In the mid-90s Apple was seeing low sales, low public interest and tons of competition, especially from Microsoft. Apple was seeing a 12-year low. Then came Steve Jobs. Steve Jobs knew that creating an emotional connection with the consumers was more important than just selling them a complex computer. He knew Apple had to simplify its brand, so everyone could see Apple’s value. When Apple markets their products they rarely promote the features or latest technologies incorporated in the product. Instead, they use everyday words like “thinnest”, “different” and “simple”.  They didn’t have a wide array of products, they focus on a few key items. By simplifying the decision-making process, consumers understood that the product best suited and designed for them were the Apple products. Apple is more than a technology brand, they are a lifestyle brand.

 

Domino’s

Before their massive rebrand starting in 2009, Domino’s was known as Domino’s Pizza. And their pizza was not held in high regard. Seeing stagnation in their sales, Domino’s saw a need for a huge rebrand to shake their bad image and, hopefully, reignite their brand. With new CEO Patrick Doyle, they were able to successfully rebrand themselves from the cardboard pizza company to an innovative, user-centric delivery company.

They realized that customers don’t order Domino’s pizza because they expect the best pizza, but because it’s convenient. Domino’s realized that they aren’t a pizza company, they are a pizza delivery company. This began a revamp in their delivery process. Everything from their website, app, employees and restaurants were centred around the delivery of their pizza. Innovations such as their pizza process tracker, from order to delivery, every step is tracked and made easier for users to do.

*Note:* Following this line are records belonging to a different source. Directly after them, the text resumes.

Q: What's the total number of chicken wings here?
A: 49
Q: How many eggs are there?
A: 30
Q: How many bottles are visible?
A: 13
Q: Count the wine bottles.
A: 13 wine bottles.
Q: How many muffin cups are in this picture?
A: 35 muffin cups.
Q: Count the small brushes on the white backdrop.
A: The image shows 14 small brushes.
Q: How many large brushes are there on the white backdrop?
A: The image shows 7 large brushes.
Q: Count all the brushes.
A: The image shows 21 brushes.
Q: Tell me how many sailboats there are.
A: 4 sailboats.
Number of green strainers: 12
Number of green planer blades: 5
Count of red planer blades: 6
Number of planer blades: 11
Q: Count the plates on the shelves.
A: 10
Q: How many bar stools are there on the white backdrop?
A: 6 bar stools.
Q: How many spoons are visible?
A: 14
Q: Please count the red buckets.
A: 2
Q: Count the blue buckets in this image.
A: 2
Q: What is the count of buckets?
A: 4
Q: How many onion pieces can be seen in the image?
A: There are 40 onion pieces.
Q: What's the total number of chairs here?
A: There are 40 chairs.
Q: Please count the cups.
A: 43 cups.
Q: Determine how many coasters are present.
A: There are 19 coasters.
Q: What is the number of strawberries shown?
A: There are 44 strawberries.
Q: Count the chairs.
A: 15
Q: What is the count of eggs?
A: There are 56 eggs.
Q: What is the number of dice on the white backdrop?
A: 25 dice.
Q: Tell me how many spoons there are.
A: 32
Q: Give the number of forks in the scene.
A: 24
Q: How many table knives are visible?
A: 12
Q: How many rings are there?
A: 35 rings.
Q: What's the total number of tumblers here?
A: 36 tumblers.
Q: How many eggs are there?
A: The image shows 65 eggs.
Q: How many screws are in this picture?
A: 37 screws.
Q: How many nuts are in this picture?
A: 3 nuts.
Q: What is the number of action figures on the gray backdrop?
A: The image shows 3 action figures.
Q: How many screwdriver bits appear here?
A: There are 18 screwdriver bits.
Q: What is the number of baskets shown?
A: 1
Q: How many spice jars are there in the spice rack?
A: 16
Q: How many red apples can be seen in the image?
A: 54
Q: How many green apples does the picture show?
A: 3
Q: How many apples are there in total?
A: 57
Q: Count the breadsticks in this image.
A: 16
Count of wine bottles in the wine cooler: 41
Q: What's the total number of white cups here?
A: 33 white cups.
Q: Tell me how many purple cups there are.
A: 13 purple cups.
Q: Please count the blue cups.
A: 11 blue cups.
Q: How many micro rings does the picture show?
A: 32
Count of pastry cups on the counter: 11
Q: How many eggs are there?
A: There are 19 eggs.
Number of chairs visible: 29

They also diversified their menu, hence dropping the “Pizza” from Domino’s Pizza. Since then, they have more than doubled their revenue and continue to be one of the largest food delivery companies in North America. Now that’s what we’d call that a successful rebrand!

 

Strategic Rebranding

As you can see, rebranding is a powerful marketing strategy and has the power to save international brands. Rebranding is more than just a cosmetic change, it’s about reimagining your entire business. It can be risky but as these brands have shown, it can be exactly what you need to restart your business.